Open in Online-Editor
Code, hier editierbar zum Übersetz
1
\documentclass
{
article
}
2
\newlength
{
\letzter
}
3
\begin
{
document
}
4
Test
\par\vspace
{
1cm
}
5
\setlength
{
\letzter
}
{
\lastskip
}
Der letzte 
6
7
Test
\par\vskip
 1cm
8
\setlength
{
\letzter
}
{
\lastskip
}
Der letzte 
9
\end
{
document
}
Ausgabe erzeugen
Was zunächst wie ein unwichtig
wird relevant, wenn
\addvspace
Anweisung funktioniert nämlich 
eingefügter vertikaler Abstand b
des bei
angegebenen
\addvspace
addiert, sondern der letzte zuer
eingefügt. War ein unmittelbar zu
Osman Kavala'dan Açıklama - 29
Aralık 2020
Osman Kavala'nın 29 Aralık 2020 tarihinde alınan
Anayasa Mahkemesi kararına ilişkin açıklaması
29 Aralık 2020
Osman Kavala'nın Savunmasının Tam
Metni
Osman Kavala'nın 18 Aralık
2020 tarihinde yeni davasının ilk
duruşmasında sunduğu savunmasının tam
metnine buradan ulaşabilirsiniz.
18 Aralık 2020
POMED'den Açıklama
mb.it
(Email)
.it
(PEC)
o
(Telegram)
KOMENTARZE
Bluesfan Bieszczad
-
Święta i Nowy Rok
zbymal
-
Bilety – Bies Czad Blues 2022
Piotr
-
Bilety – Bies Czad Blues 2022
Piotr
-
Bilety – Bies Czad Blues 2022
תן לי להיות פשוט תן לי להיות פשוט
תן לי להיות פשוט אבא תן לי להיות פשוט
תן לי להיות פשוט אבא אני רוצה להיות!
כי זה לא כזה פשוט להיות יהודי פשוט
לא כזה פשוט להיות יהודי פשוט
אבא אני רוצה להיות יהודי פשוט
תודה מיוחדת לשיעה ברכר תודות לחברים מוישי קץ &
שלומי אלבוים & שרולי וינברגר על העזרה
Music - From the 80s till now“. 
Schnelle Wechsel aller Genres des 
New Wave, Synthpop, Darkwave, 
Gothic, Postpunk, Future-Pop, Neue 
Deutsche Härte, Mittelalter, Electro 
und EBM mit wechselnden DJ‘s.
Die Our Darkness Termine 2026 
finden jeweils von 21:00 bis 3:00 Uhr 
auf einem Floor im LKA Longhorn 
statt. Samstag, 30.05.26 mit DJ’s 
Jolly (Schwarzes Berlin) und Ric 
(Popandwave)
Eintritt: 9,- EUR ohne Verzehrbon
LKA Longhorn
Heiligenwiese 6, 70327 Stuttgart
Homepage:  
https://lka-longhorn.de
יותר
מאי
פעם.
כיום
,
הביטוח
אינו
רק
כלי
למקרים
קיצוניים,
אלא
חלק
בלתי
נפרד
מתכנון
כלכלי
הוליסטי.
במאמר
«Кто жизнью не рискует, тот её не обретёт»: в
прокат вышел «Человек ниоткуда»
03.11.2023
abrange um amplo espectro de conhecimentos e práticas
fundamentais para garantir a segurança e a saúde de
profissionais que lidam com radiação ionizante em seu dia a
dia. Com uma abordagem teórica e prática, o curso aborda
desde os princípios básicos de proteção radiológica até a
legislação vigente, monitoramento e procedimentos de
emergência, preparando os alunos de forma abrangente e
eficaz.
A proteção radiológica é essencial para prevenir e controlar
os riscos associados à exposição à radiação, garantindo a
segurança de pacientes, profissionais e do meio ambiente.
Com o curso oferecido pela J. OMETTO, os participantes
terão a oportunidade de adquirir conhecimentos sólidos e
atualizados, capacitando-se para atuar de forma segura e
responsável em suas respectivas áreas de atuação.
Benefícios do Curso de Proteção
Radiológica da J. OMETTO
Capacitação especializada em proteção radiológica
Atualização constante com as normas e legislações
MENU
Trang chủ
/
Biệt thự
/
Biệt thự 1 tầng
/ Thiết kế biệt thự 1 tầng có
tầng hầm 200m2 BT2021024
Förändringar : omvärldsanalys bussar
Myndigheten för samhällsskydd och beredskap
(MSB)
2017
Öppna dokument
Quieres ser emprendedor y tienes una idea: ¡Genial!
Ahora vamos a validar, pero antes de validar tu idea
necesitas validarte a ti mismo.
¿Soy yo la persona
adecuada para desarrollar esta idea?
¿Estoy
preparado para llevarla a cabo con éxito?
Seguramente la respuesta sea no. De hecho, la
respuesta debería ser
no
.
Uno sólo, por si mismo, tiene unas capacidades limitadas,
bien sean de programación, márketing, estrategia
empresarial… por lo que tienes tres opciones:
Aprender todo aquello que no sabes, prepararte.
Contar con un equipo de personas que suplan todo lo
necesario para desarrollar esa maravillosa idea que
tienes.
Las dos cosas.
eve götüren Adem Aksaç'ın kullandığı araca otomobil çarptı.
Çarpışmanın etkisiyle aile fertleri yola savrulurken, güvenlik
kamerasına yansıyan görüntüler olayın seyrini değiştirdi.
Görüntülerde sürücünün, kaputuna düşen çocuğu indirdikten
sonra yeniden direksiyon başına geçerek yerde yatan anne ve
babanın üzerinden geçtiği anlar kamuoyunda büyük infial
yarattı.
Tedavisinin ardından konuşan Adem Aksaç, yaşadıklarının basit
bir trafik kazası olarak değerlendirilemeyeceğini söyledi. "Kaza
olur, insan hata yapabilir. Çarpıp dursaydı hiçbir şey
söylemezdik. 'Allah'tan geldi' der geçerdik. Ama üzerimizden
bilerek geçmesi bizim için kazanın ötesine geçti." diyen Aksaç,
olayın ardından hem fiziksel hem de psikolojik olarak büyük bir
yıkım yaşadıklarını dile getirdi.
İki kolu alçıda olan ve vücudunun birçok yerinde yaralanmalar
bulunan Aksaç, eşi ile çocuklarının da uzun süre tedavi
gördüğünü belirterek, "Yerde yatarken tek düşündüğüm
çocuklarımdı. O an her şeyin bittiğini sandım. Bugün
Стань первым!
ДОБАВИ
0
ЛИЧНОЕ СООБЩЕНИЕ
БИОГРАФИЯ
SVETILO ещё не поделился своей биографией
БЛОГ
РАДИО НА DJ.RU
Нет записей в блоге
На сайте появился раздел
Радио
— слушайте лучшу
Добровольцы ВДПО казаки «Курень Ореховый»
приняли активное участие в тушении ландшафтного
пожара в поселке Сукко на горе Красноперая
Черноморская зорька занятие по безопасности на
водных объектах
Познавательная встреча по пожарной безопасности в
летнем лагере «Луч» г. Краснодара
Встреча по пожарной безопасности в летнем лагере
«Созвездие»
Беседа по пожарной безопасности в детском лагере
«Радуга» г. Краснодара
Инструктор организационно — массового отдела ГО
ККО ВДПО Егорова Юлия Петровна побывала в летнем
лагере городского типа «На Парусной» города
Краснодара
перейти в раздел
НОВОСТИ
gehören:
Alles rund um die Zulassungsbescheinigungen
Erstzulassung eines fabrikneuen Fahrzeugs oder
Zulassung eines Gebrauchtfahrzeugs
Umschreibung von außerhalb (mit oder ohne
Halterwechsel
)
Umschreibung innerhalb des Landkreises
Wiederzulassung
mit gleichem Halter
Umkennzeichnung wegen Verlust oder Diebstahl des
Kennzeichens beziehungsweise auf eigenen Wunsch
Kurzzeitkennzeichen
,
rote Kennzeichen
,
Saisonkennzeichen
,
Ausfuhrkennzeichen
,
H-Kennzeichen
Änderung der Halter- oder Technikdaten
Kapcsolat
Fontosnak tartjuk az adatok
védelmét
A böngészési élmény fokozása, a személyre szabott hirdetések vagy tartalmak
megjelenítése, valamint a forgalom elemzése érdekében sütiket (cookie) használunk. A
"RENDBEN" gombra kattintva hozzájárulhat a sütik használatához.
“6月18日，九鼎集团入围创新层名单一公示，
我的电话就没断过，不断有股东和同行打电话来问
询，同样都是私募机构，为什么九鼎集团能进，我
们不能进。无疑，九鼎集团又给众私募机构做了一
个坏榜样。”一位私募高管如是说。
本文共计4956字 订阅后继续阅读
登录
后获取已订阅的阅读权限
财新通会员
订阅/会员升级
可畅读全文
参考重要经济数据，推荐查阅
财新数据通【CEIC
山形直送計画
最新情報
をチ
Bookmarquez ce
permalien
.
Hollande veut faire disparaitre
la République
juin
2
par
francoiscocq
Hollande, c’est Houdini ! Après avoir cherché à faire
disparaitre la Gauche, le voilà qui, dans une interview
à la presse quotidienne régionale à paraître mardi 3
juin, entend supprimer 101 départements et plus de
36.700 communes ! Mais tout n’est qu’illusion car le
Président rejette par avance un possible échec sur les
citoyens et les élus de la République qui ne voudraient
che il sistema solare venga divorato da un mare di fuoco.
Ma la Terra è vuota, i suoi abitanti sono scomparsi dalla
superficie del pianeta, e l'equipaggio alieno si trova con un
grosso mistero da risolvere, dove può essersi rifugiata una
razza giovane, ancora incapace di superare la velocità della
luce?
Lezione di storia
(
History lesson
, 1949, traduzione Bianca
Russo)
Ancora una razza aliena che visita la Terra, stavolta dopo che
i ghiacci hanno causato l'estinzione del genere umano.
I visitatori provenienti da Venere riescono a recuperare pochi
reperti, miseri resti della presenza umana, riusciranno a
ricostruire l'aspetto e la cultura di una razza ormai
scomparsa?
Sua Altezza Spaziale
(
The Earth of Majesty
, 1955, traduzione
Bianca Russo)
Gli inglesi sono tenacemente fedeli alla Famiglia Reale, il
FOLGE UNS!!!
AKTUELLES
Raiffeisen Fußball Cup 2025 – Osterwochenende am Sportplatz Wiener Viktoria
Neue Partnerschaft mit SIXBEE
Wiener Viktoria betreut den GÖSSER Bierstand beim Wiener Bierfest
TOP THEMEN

####

Copy out the data from its first line through the line that contains "18 Aralık 2020", including both of those lines and reproducing each line without any change.

### Result
Open in Online-Editor
Code, hier editierbar zum Übersetz
1
\documentclass
{
article
}
2
\newlength
{
\letzter
}
3
\begin
{
document
}
4
Test
\par\vspace
{
1cm
}
5
\setlength
{
\letzter
}
{
\lastskip
}
Der letzte 
6
7
Test
\par\vskip
 1cm
8
\setlength
{
\letzter
}
{
\lastskip
}
Der letzte 
9
\end
{
document
}
Ausgabe erzeugen
Was zunächst wie ein unwichtig
wird relevant, wenn
\addvspace
Anweisung funktioniert nämlich 
eingefügter vertikaler Abstand b
des bei
angegebenen
\addvspace
addiert, sondern der letzte zuer
eingefügt. War ein unmittelbar zu
Osman Kavala'dan Açıklama - 29
Aralık 2020
Osman Kavala'nın 29 Aralık 2020 tarihinde alınan
Anayasa Mahkemesi kararına ilişkin açıklaması
29 Aralık 2020
Osman Kavala'nın Savunmasının Tam
Metni
Osman Kavala'nın 18 Aralık
2020 tarihinde yeni davasının ilk
duruşmasında sunduğu savunmasının tam
metnine buradan ulaşabilirsiniz.
18 Aralık 2020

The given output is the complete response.